In 2013, a group of civil society organisations from across the globe — including some who were involved in the drafting of the Johannesburg Principles — published an updated version, focusing on access to information, known as the ‘Tshwane Principles.’(12) The Tshwane Principles state that:(13)
- Governments may legitimately withhold information in some narrowly defined areas, such as defence plans, weapons development, and the operations and sources used by intelligence services.
- Information about serious human rights violations may not be classified or withheld on national security grounds.
- People who disclose wrongdoing or other information of public interest (whistleblowers and the media) should be protected from any type of retaliation, provided they acted in good faith and followed applicable procedures.
- Disclosure requirements apply to all public entities, including the security sector and intelligence authorities.
Although the principles do not constitute binding international law, they were developed with wide consultation and have broad consensus; for example, they have been welcomed by all four of the special experts on freedom of expression — for the UN, the Organisation of American States (OAS), and the African Union (AU), and the Organisation for Security and Cooperation in Europe’s (OSCE) expert on freedom of the media.(14)
The Scope of National Security
“Freedom of expression” and “national security” are very often seen as principles or interests that are inevitably opposed to each other. Governments often invoke national security as a rationale for restricting freedom of expression, particularly media freedom. Yet national security remains a genuine public good — and without it, media freedom would be scarcely possible. On the other hand, governments are seldom inclined to recognise that media freedom may actually be a means to ensure better national security by exposing abuses in the security sector.
The Siracusa Principles on the Limitation and Derogation Provisions in the ICCPR (Siracusa Principles) define a legitimate national security interest as one that aims “to protect the existence of the nation or its territorial integrity or political independence against force or threat of force.”(15) Subsequent articles indicate that a national security limitation “cannot be invoked as a reason for imposing limitations to prevent merely local or relatively isolated threats to law and order.”
The UN Special Rapporteur on Freedom of Expression has repeatedly limited the scope of a national security limitation in similar terms.

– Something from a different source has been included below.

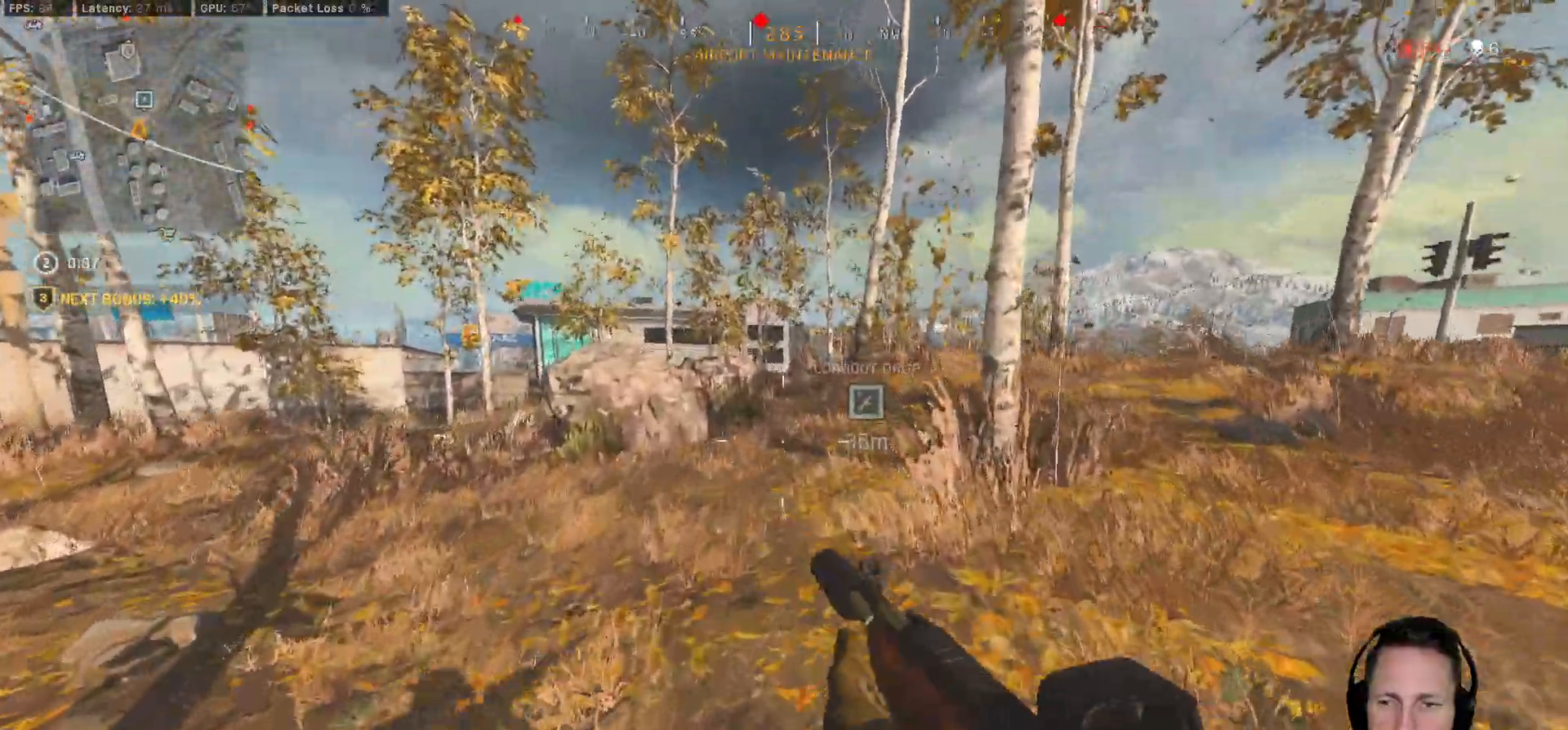
{"keys": ["shift", "tab", "w"], "mouse": [], "events": [[417, "tab", "down"]]}
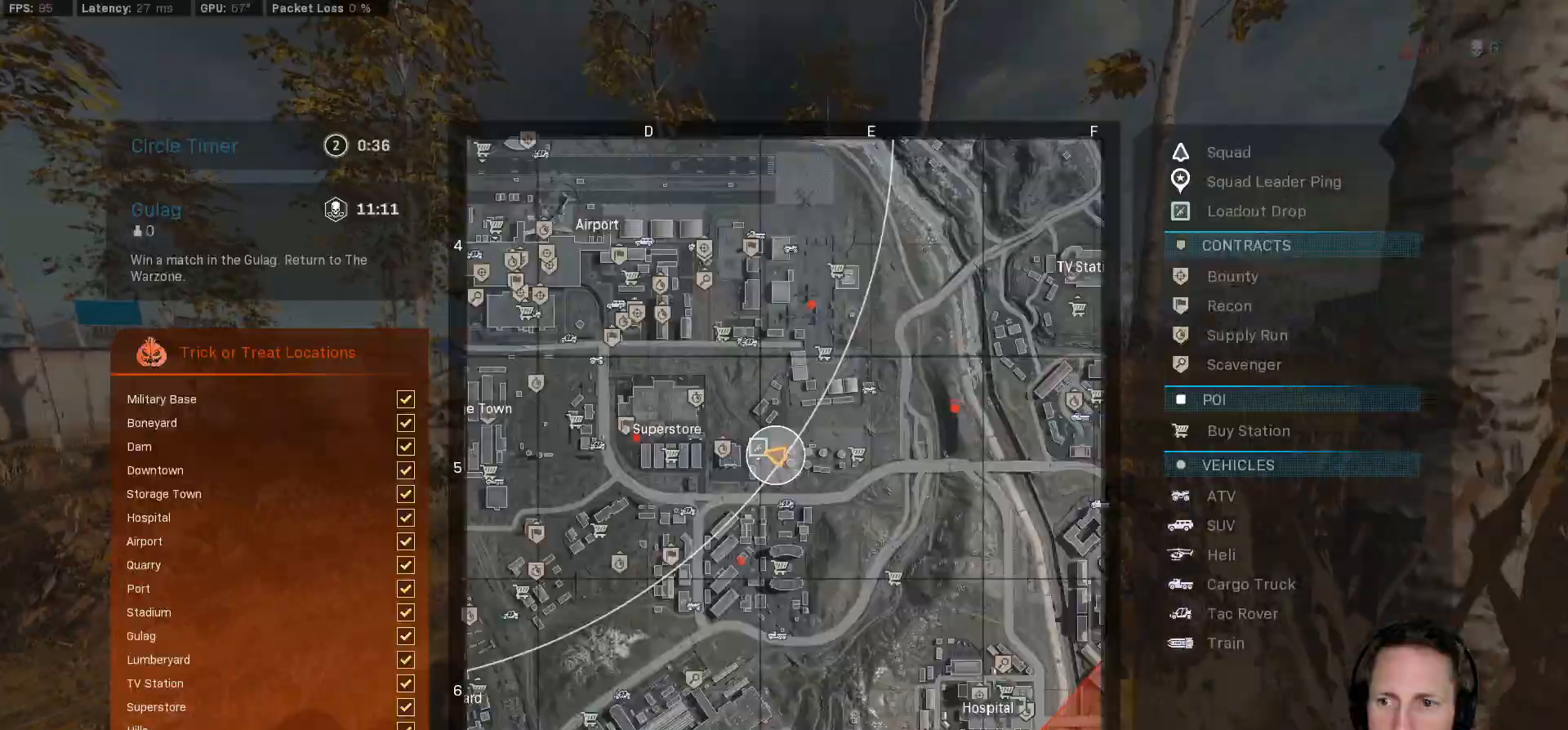
{"keys": ["shift", "tab", "w"], "mouse": [], "events": []}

For example:
For the purpose of protecting national security, the right to freedom of expression and information can be restricted only in the most serious cases of a direct political or military threat to the entire nation.(16)
In a similar vein, the Johannesburg Principles define a national security interest as being:
To protect a country’s existence or its territorial integrity against the use or threat of force, or its capacity to respond to the use or threat of force, whether from an external source, such as a military threat, or an internal source, such as incitement to violent overthrow of the government.(17)
Terrorism
Since the terror attacks in the United States on 11 September 2001, much of the focus of security legislation has been on countering terrorism. In part, this reflects a genuine change in understanding the nature of the threat to national security — seen also in the notion that terrorism or terrorist organisations as the objects of a “war.” More generally, it serves as a rhetorical device whereby dissent — including critical media coverage — may be characterised as giving succour to terrorists.

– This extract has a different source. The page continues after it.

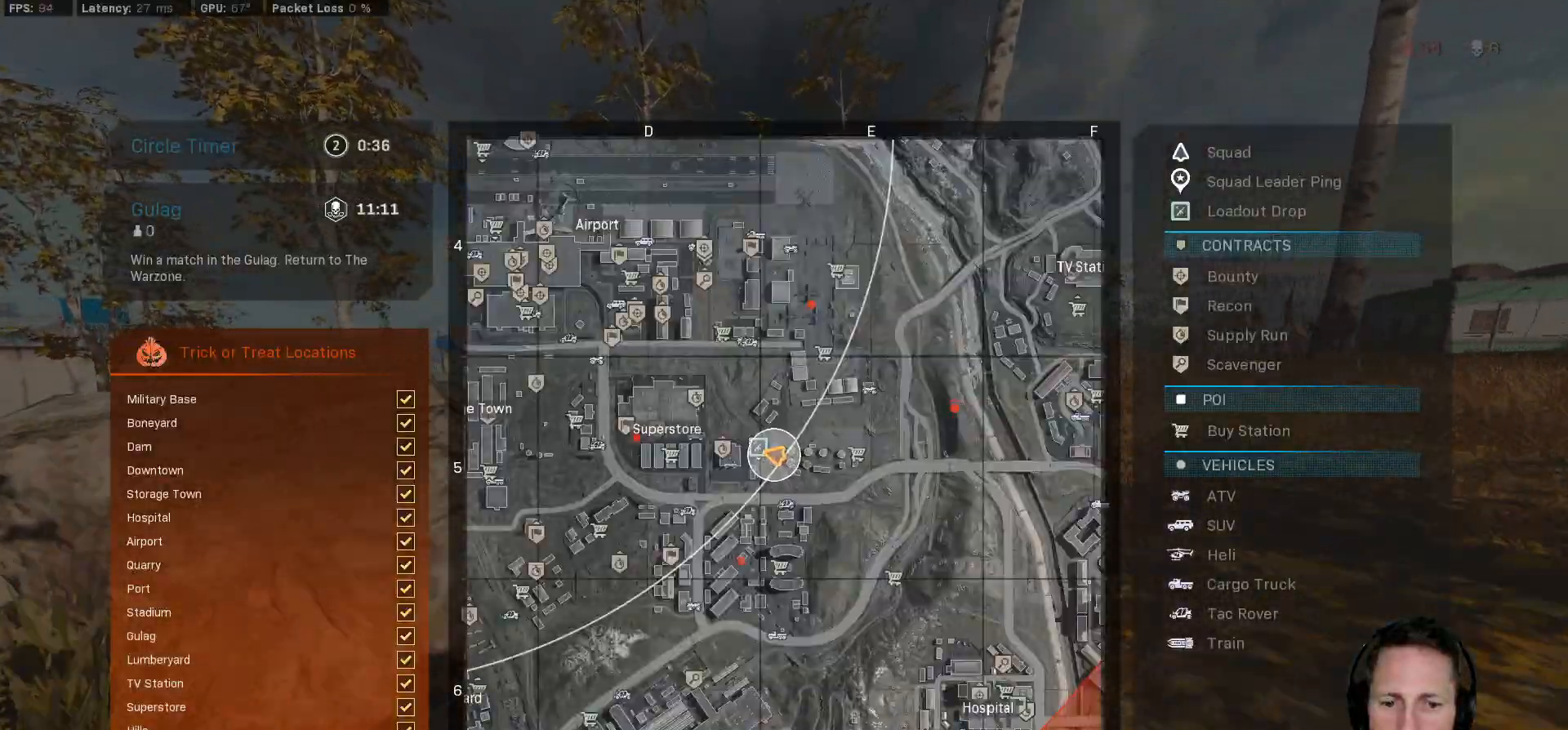
{"keys": ["shift", "tab", "w"], "mouse": [], "events": []}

The UN Security Council has required member states to take a number of steps to combat terrorism. One measure of particular relevance to the media is contained in Resolution 1624 of 2005, which was the first international instrument to address the issue of incitement to terrorism. The preamble to Resolution 1624 condemns “incitement to terrorist acts” and repudiates “attempts at the justification or glorification (apologie) of terrorist acts that may incite further terrorist acts.”(18)
Defining terrorism
One serious problem with legal restrictions on glorification (or even incitement) of terrorism is the lack of any commonly accepted definition of terrorism in international law. Early counter‑terrorism treaties focused on the criminalisation of particular acts, such as hijacking aircraft, without using the term terrorism. Later treaties, such as the International Convention for the Suppression of Financing of Terrorism,(19) do offer a definition, although this has no binding character beyond parties to the treaty.
Many states, as well as entities such as the European Union, define terrorism by reference to certain organisations “listed” as terrorist entities. This may hold particular dangers for the media in reporting the opinions and activities of such organisations, which they have a right to do. In their 2008 Joint Declaration on Defamation of Religions, and Anti-Terrorism and Anti-Extremism Legislation,(20) the freedom of expression mandate-holders of the United Nations (UN), the African Commission on Human and Peoples’ Rights (ACHPR), the Organisation for Security and Co-operation in Europe (OSCE), and the Organisation of American States (OAS) stated:
The public has a right to know about the perpetration of acts of terrorism, or attempts thereat, and the media should not be penalised for providing such information.(21)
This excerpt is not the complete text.